Hunters Inn at Hunters Corner, Papatoetoe, persuaded its mostly mature-aged and male patrons to drink as much low-alcohol Amstel Light beer in the four months to the end of February as they drank of the pub's two main standard beers, Lion Red and DB Export.
As a result, violent offences tagged by the Police Alcolink system as involving offenders who had been drinking at Hunters Inn, dropped from seven in the year before the experiment to zero since the campaign started in November.
Drink-driving offences tagged to the pub dropped from 26 to two.
"Violent incidents can be anything from a scrap between two patrons to a domestic dispute between husband and wife," said Manukau City Council liquor licensing inspector Paul Radich, who helped design the trial.
"There hasn't been any of that since Amstel Light went into those premises.

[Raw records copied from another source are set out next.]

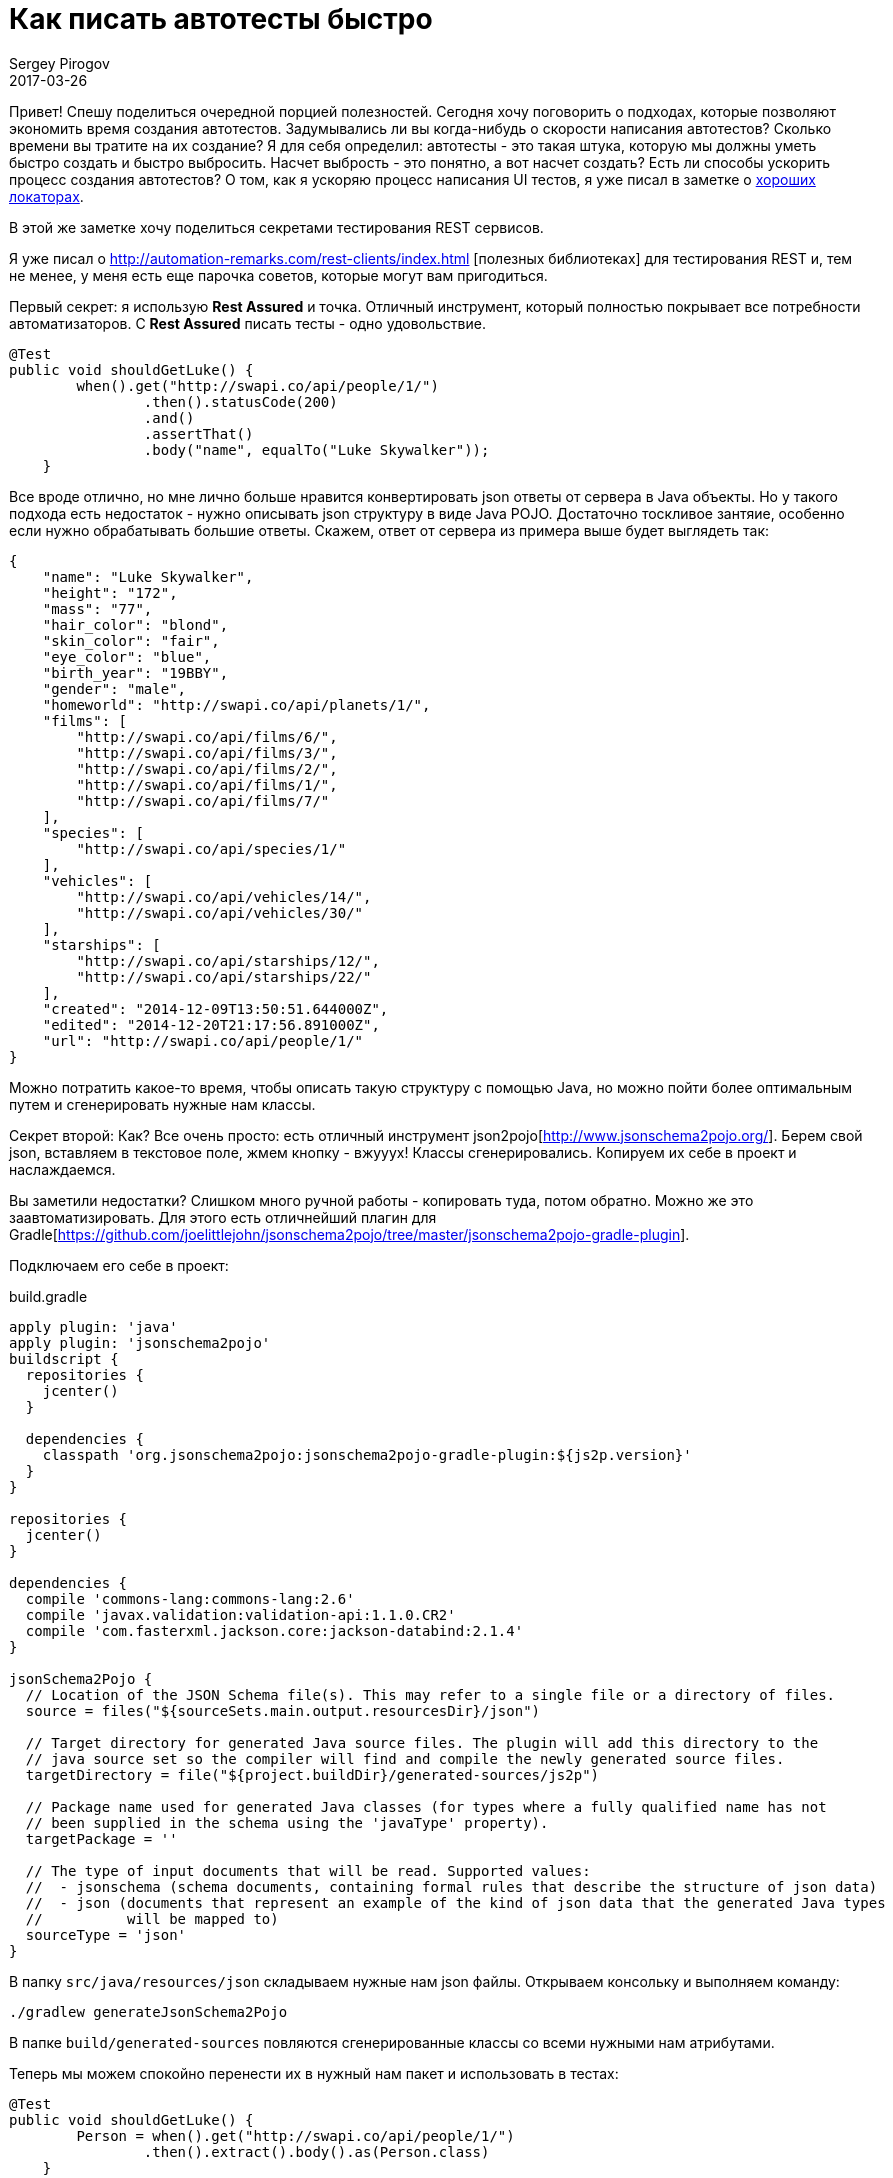 = Как писать автотесты быстро
Sergey Pirogov
2017-03-26
:jbake-type: post
:jbake-tags: Java
:jbake-summary: О способах ускорить процесс написания автотестов

Привет! Спешу поделиться очередной порцией полезностей. Сегодня хочу поговорить о подходах,
которые позволяют экономить время создания автотестов. Задумывались ли вы когда-нибудь
о скорости написания автотестов? Сколько времени вы тратите на их создание?
Я для себя определил: автотесты - это такая штука, которую мы должны уметь
быстро создать и быстро выбросить. Насчет выбрость - это понятно, а вот насчет создать?
Есть ли способы ускорить процесс создания автотестов? О том, как я ускоряю процесс написания
UI тестов, я уже писал в заметке о http://automation-remarks.com/2017/locators/index.html[хороших локаторах].

В этой же заметке хочу поделиться секретами тестирования REST сервисов.

Я уже писал о http://automation-remarks.com/rest-clients/index.html
[полезных библиотеках] для тестирования REST и, тем не менее, у меня есть еще парочка советов, которые
могут вам пригодиться.

Первый секрет: я использую **Rest Assured** и точка. Отличный инструмент, который полностью
покрывает все потребности автоматизаторов. С **Rest Assured** писать тесты - одно удовольствие.

[source, java]
```
@Test
public void shouldGetLuke() {
        when().get("http://swapi.co/api/people/1/")
                .then().statusCode(200)
                .and()
                .assertThat()
                .body("name", equalTo("Luke Skywalker"));
    }
```

Все вроде отлично, но мне лично больше нравится конвертировать json ответы от сервера в
Java объекты. Но у такого подхода есть недостаток - нужно описывать json структуру в виде Java POJO.
Достаточно тоскливое зантяие, особенно если нужно обрабатывать большие ответы. Скажем, ответ от сервера
из примера выше будет выглядеть так:

```
{
    "name": "Luke Skywalker",
    "height": "172",
    "mass": "77",
    "hair_color": "blond",
    "skin_color": "fair",
    "eye_color": "blue",
    "birth_year": "19BBY",
    "gender": "male",
    "homeworld": "http://swapi.co/api/planets/1/",
    "films": [
        "http://swapi.co/api/films/6/",
        "http://swapi.co/api/films/3/",
        "http://swapi.co/api/films/2/",
        "http://swapi.co/api/films/1/",
        "http://swapi.co/api/films/7/"
    ],
    "species": [
        "http://swapi.co/api/species/1/"
    ],
    "vehicles": [
        "http://swapi.co/api/vehicles/14/",
        "http://swapi.co/api/vehicles/30/"
    ],
    "starships": [
        "http://swapi.co/api/starships/12/",
        "http://swapi.co/api/starships/22/"
    ],
    "created": "2014-12-09T13:50:51.644000Z",
    "edited": "2014-12-20T21:17:56.891000Z",
    "url": "http://swapi.co/api/people/1/"
}
```

Можно потратить какое-то время, чтобы описать такую структуру с помощью Java, но можно пойти
более оптимальным путем и сгенерировать нужные нам классы.

Секрет второй: Как? Все очень просто: есть отличный инструмент json2pojo[http://www.jsonschema2pojo.org/].
Берем свой json, вставляем в текстовое поле, жмем кнопку - вжууух! Классы сгенерировались. Копируем их
себе в проект и наслаждаемся.

Вы заметили недостатки? Слишком много ручной работы - копировать туда, потом обратно. Можно же это
заавтоматизировать. Для этого есть отличнейший плагин для Gradle[https://github.com/joelittlejohn/jsonschema2pojo/tree/master/jsonschema2pojo-gradle-plugin].

Подключаем его себе в проект:

.build.gradle
```
apply plugin: 'java'
apply plugin: 'jsonschema2pojo'
buildscript {
  repositories {
    jcenter()
  }

  dependencies {
    classpath 'org.jsonschema2pojo:jsonschema2pojo-gradle-plugin:${js2p.version}'
  }
}

repositories {
  jcenter()
}

dependencies {
  compile 'commons-lang:commons-lang:2.6'
  compile 'javax.validation:validation-api:1.1.0.CR2'
  compile 'com.fasterxml.jackson.core:jackson-databind:2.1.4'
}

jsonSchema2Pojo {
  // Location of the JSON Schema file(s). This may refer to a single file or a directory of files.
  source = files("${sourceSets.main.output.resourcesDir}/json")

  // Target directory for generated Java source files. The plugin will add this directory to the
  // java source set so the compiler will find and compile the newly generated source files.
  targetDirectory = file("${project.buildDir}/generated-sources/js2p")

  // Package name used for generated Java classes (for types where a fully qualified name has not
  // been supplied in the schema using the 'javaType' property).
  targetPackage = ''

  // The type of input documents that will be read. Supported values:
  //  - jsonschema (schema documents, containing formal rules that describe the structure of json data)
  //  - json (documents that represent an example of the kind of json data that the generated Java types
  //          will be mapped to)
  sourceType = 'json'
}

```
В папку `src/java/resources/json` складываем нужные нам json файлы. Открываем консольку
и выполняем команду:

```
./gradlew generateJsonSchema2Pojo
```
В папке `build/generated-sources` повляются сгенерированные классы со всеми нужными нам атрибутами.

Теперь мы можем спокойно перенести их в нужный нам пакет и использовать в тестах:

[source, java]
```
@Test
public void shouldGetLuke() {
        Person = when().get("http://swapi.co/api/people/1/")
                .then().extract().body().as(Person.class)
    }
```

Теперь мы получаем полноценнный Java объект, заполненный данными, с которым мы вольны делать все что угодно.

Надеюсь, мой совет будет полезным для вас и вы, как и я, будете тратить сэкономленное время на написание тестов.

В следующий раз я покажу вам, как можно экономить время на написании assert`ов.




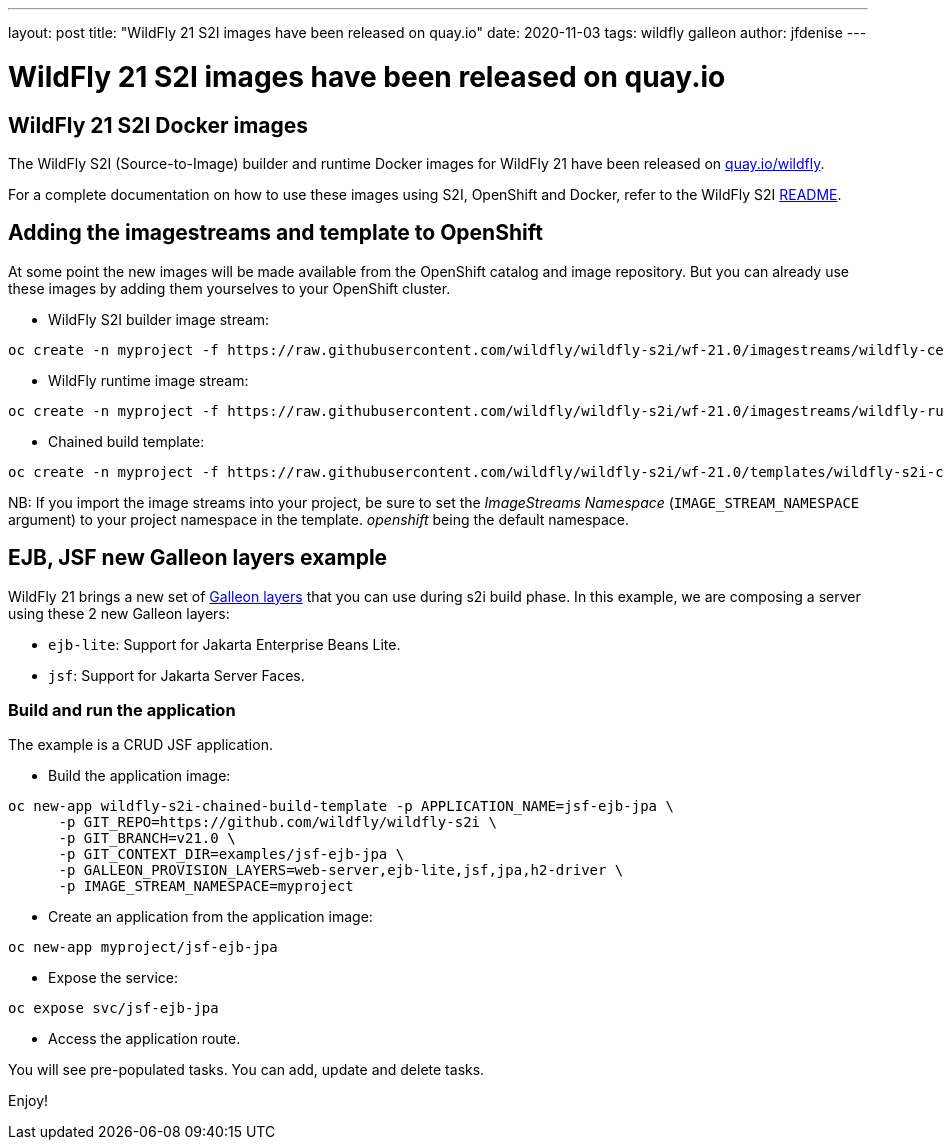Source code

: ---
layout: post
title:  "WildFly 21 S2I images have been released on quay.io"
date:   2020-11-03
tags:   wildfly galleon
author: jfdenise
---

= WildFly 21 S2I images have been released on quay.io

==  WildFly 21 S2I Docker images

The WildFly S2I (Source-to-Image) builder and runtime Docker images for WildFly 21 have been released on link:https://quay.io/organization/wildfly[quay.io/wildfly].
 
For a complete documentation on how to use these images using S2I, OpenShift and Docker, 
refer to the WildFly S2I link:https://github.com/wildfly/wildfly-s2i/blob/wf-21.0/README.md[README].

== Adding the imagestreams and template to OpenShift

At some point the new images will be made available from the OpenShift catalog and image repository. But you can already use these images by adding them yourselves to your OpenShift cluster.

* WildFly S2I builder image stream:
```
oc create -n myproject -f https://raw.githubusercontent.com/wildfly/wildfly-s2i/wf-21.0/imagestreams/wildfly-centos7.json
```
* WildFly runtime image stream: 
```
oc create -n myproject -f https://raw.githubusercontent.com/wildfly/wildfly-s2i/wf-21.0/imagestreams/wildfly-runtime-centos7.json
```
* Chained build template: 
```
oc create -n myproject -f https://raw.githubusercontent.com/wildfly/wildfly-s2i/wf-21.0/templates/wildfly-s2i-chained-build-template.yml
```

NB: If you import the image streams into your project, be sure to set the _ImageStreams Namespace_ (`IMAGE_STREAM_NAMESPACE` argument) to your project namespace in the template. _openshift_ being the default namespace.

== EJB, JSF new Galleon layers example

WildFly 21 brings a new set of link:https://docs.wildfly.org/21/Galleon_Guide.html#wildfly_layers[Galleon layers] that you can use during s2i build phase. 
In this example, we are composing a server using these 2 new Galleon layers:

* `ejb-lite`: Support for Jakarta Enterprise Beans Lite. 
* `jsf`: Support for Jakarta Server Faces.

=== Build and run the application

The example is a CRUD JSF application.

* Build the application image:
```
oc new-app wildfly-s2i-chained-build-template -p APPLICATION_NAME=jsf-ejb-jpa \
      -p GIT_REPO=https://github.com/wildfly/wildfly-s2i \
      -p GIT_BRANCH=v21.0 \
      -p GIT_CONTEXT_DIR=examples/jsf-ejb-jpa \
      -p GALLEON_PROVISION_LAYERS=web-server,ejb-lite,jsf,jpa,h2-driver \
      -p IMAGE_STREAM_NAMESPACE=myproject
```

* Create an application from the application image:

```
oc new-app myproject/jsf-ejb-jpa
```

* Expose the service:

```
oc expose svc/jsf-ejb-jpa
```

* Access the application route.

You will see pre-populated tasks. You can add, update and delete tasks.

Enjoy!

Violence has dropped to zero."
The council's youth road safety co-ordinator, Cat Marvin, came up with the idea for the trial after observing a police drink-driving checkpoint in Bairds Rd, Otara - a stretch of road that has a DB brewery almost directly opposite the North Island's main spinal injuries unit.
"Part of the thought was, let's stop telling people not to drink because it's human nature - we go out, we want to have a good time, we are going to drink, so how can we get a message across that we want to drink in a socially responsible manner?" Ms Marvin said.
"I did some research on what products are out there which are promoted with a social responsibility message.
"It was not till I hit the American websites that I found the promotion of low-carb and low-alcohol products. I researched what products were available in New Zealand and which ones might have a marketable value, and came up with Amstel Light because it's attractive to men and women."
The beer has an alcohol content of 2.5 per cent compared with 4 to 5 per cent for standard beers.
DB, which makes the drink, chipped in $10,000 for T-shirts and beer mats with the Amstel Light logo and a slogan, "Good friends. Good food. Good times. Drink responsibly."
Northern Hospitality, which manages the pub, cut the price of a low-alcohol jug to $7, compared with $8.50 for a standard jug, even though the wholesale price of Amstel Light is only marginally below other beers.
The company's northern operations manager, Bruce Lochore, said the promotion came at a good time because the firm had just launched a "customer comfort" programme aimed at attracting more well-behaved drinkers by banning people with drink-driving or drug offences.
"You could feel the whole atmosphere change and we were able to gain new customers," he said.
"We are not the Viaduct. This is an unfashionable end of the market. But this place has grown dramatically - by 30 per cent. We are over the moon."
On its own initiative, the company has now implemented the programme at its Mangere Bridge Tavern and is about to introduce it at The Oaks in Penrose.